Anyone ever notice how a flock that's just landed also have they're heads held high when walking up to other geese? It's a sense of competition almost, like they wanna jockey for the spot that has the most corn, or their looking around walking up to the main group.

Every added bit of detail helps when you have to hunt pressured geese, sounds like you guys in NoDak have it a little different. I can't wait to come out there and give it a go again!!! 8)


----------



## nodakoutdoors.com (Feb 27, 2002)

Let's keep on the subject guys. A little too much testosterone in the thread already.

Don't like a decoy...don't buy it. I'm personally trying to amass as many head/body positions as I can for this season.


----------



## dblkluk (Oct 3, 2002)

Word on the street is..they are being shipped out to those who ordered them early. Some guys have them in hand already. The lookers will be the last to get shipped.


----------



## smalls (Sep 9, 2003)

I got 3 doz. on order from Cabelas.

They told me on Friday that it would probably be the middle of august before they see any, I am getting antsy and am not sure if I can hold out that long! I don't understand how they can't get any into the retail outlets and they don't have them on backorder online either...if they have dekes in Kearney or whereever, just get me MINE!


----------



## Guest (Aug 3, 2004)

A few guys on the fuge got em already!!!  Man, I can't wait to get at least 1 1/2 dozen of them. Like Hustad said, more postures the better.


----------



## Kansas Kid (Nov 20, 2003)

I am thinking just like you guys. I want as many different positions in my spread as I can get. I got 1/2 doz from BP last week and Cabela's is shipping the rest right now, I should have them today. I am not getting my new floaters or the GHG Big Foot heads yet though. I am really looking forward to seeing the flocked BF heads. They were cheap enough, I sure hope they look good.
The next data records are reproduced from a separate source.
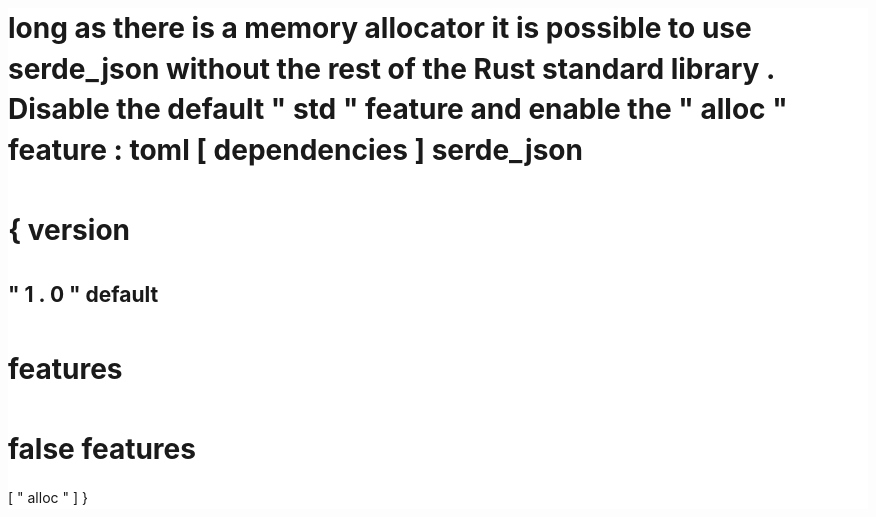 long
as
there
is
a
memory
allocator
it
is
possible
to
use
serde_json
without
the
rest
of
the
Rust
standard
library
.
Disable
the
default
"
std
"
feature
and
enable
the
"
alloc
"
feature
:
toml
[
dependencies
]
serde_json
=
{
version
=
"
1
.
0
"
default
-
features
=
false
features
=
[
"
alloc
"
]
}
A note on the GHG feet. I had trouble getting the new style feet on some of the decoys, but once I got them on the first time, I have been able to take them on and off without any trouble at all after that. I was getting pretty frustrated for a while, but now I can easily take them on and off the same deks. The flocking is way better than any that I have done.


----------



## jbaincfl (Feb 5, 2003)

I just put some on reserve at Reed's today and they said they don't expect them until the end of August. Anyone else hearing different in the last wek?


----------



## Brett Beinke (Jul 20, 2004)

Most every retailer that ordered them should be seeing actives and feeders within the next week or so at the latest. Lookers should start arriving at retailers around Sept 1st.


----------